• _Action item_:
Nothing but the text of the records belongs in your answer: repeat all of it exactly and leave out the images.
*** Opening Stored data ***
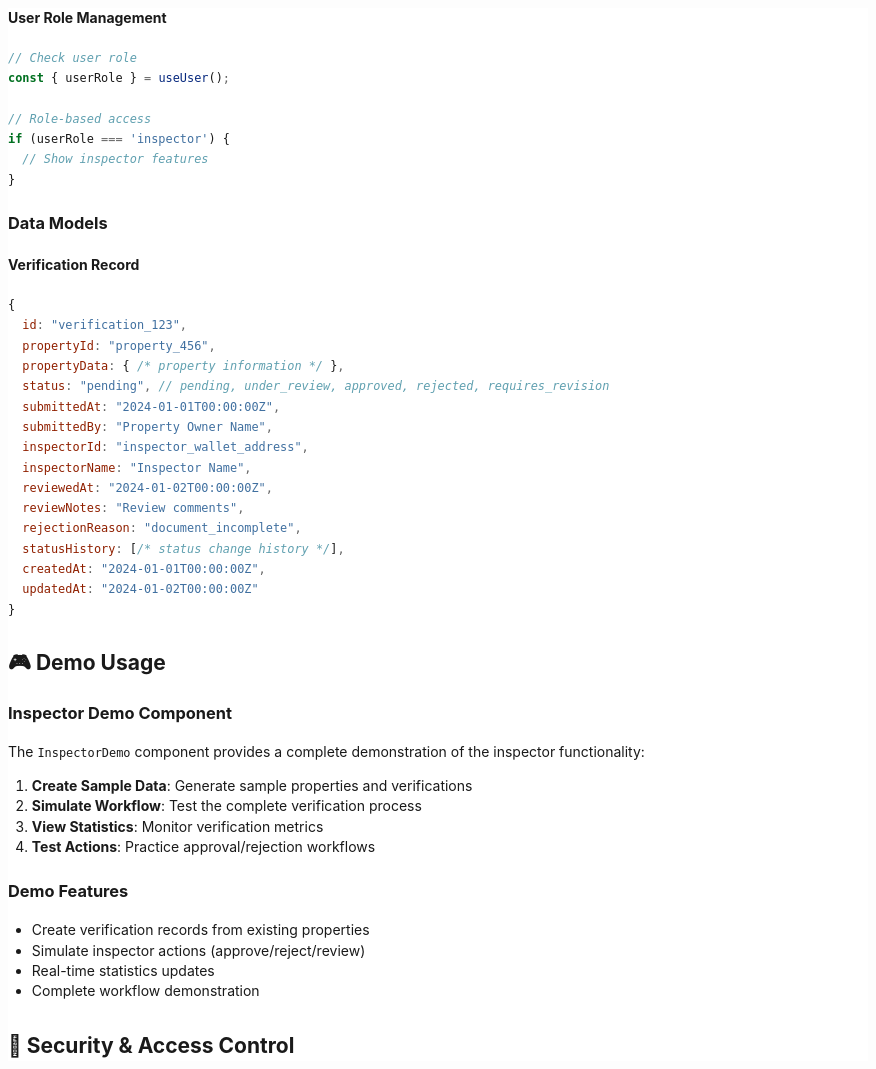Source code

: #### User Role Management
```javascript
// Check user role
const { userRole } = useUser();

// Role-based access
if (userRole === 'inspector') {
  // Show inspector features
}
```

### Data Models

#### Verification Record
```javascript
{
  id: "verification_123",
  propertyId: "property_456",
  propertyData: { /* property information */ },
  status: "pending", // pending, under_review, approved, rejected, requires_revision
  submittedAt: "2024-01-01T00:00:00Z",
  submittedBy: "Property Owner Name",
  inspectorId: "inspector_wallet_address",
  inspectorName: "Inspector Name",
  reviewedAt: "2024-01-02T00:00:00Z",
  reviewNotes: "Review comments",
  rejectionReason: "document_incomplete",
  statusHistory: [/* status change history */],
  createdAt: "2024-01-01T00:00:00Z",
  updatedAt: "2024-01-02T00:00:00Z"
}
```

## 🎮 Demo Usage

### Inspector Demo Component

The `InspectorDemo` component provides a complete demonstration of the inspector functionality:

1. **Create Sample Data**: Generate sample properties and verifications
2. **Simulate Workflow**: Test the complete verification process
3. **View Statistics**: Monitor verification metrics
4. **Test Actions**: Practice approval/rejection workflows

### Demo Features

- Create verification records from existing properties
- Simulate inspector actions (approve/reject/review)
- Real-time statistics updates
- Complete workflow demonstration

## 🔐 Security & Access Control
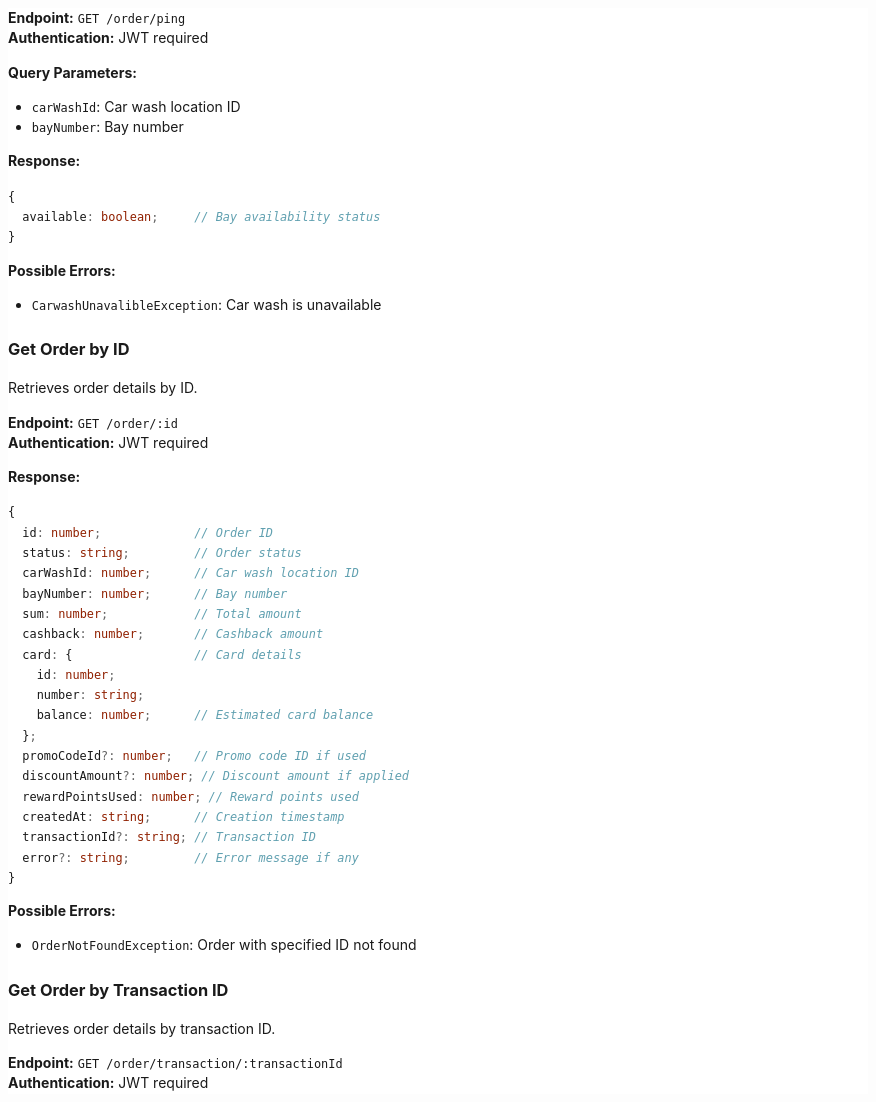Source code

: **Endpoint:** `GET /order/ping`  
**Authentication:** JWT required

**Query Parameters:**
- `carWashId`: Car wash location ID
- `bayNumber`: Bay number

**Response:**
```typescript
{
  available: boolean;     // Bay availability status
}
```

**Possible Errors:**
- `CarwashUnavalibleException`: Car wash is unavailable

### Get Order by ID
Retrieves order details by ID.

**Endpoint:** `GET /order/:id`  
**Authentication:** JWT required

**Response:**
```typescript
{
  id: number;             // Order ID
  status: string;         // Order status
  carWashId: number;      // Car wash location ID
  bayNumber: number;      // Bay number
  sum: number;            // Total amount
  cashback: number;       // Cashback amount
  card: {                 // Card details
    id: number;
    number: string;
    balance: number;      // Estimated card balance
  };
  promoCodeId?: number;   // Promo code ID if used
  discountAmount?: number; // Discount amount if applied
  rewardPointsUsed: number; // Reward points used
  createdAt: string;      // Creation timestamp
  transactionId?: string; // Transaction ID
  error?: string;         // Error message if any
}
```

**Possible Errors:**
- `OrderNotFoundException`: Order with specified ID not found

### Get Order by Transaction ID
Retrieves order details by transaction ID.

**Endpoint:** `GET /order/transaction/:transactionId`  
**Authentication:** JWT required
*** Closing Stored data ***
• _Answer section_:
Source code

: #### User Role Management
```javascript
// Check user role
const { userRole } = useUser();

// Role-based access
if (userRole === 'inspector') {
  // Show inspector features
}
```

### Data Models

#### Verification Record
```javascript
{
  id: "verification_123",
  propertyId: "property_456",
  propertyData: { /* property information */ },
  status: "pending", // pending, under_review, approved, rejected, requires_revision
  submittedAt: "2024-01-01T00:00:00Z",
  submittedBy: "Property Owner Name",
  inspectorId: "inspector_wallet_address",
  inspectorName: "Inspector Name",
  reviewedAt: "2024-01-02T00:00:00Z",
  reviewNotes: "Review comments",
  rejectionReason: "document_incomplete",
  statusHistory: [/* status change history */],
  createdAt: "2024-01-01T00:00:00Z",
  updatedAt: "2024-01-02T00:00:00Z"
}
```

## 🎮 Demo Usage

### Inspector Demo Component

The `InspectorDemo` component provides a complete demonstration of the inspector functionality:

1. **Create Sample Data**: Generate sample properties and verifications
2. **Simulate Workflow**: Test the complete verification process
3. **View Statistics**: Monitor verification metrics
4. **Test Actions**: Practice approval/rejection workflows

### Demo Features

- Create verification records from existing properties
- Simulate inspector actions (approve/reject/review)
- Real-time statistics updates
- Complete workflow demonstration

## 🔐 Security & Access Control
Source code

: **Endpoint:** `GET /order/ping`  
**Authentication:** JWT required

**Query Parameters:**
- `carWashId`: Car wash location ID
- `bayNumber`: Bay number

**Response:**
```typescript
{
  available: boolean;     // Bay availability status
}
```

**Possible Errors:**
- `CarwashUnavalibleException`: Car wash is unavailable

### Get Order by ID
Retrieves order details by ID.

**Endpoint:** `GET /order/:id`  
**Authentication:** JWT required

**Response:**
```typescript
{
  id: number;             // Order ID
  status: string;         // Order status
  carWashId: number;      // Car wash location ID
  bayNumber: number;      // Bay number
  sum: number;            // Total amount
  cashback: number;       // Cashback amount
  card: {                 // Card details
    id: number;
    number: string;
    balance: number;      // Estimated card balance
  };
  promoCodeId?: number;   // Promo code ID if used
  discountAmount?: number; // Discount amount if applied
  rewardPointsUsed: number; // Reward points used
  createdAt: string;      // Creation timestamp
  transactionId?: string; // Transaction ID
  error?: string;         // Error message if any
}
```

**Possible Errors:**
- `OrderNotFoundException`: Order with specified ID not found

### Get Order by Transaction ID
Retrieves order details by transaction ID.

**Endpoint:** `GET /order/transaction/:transactionId`  
**Authentication:** JWT required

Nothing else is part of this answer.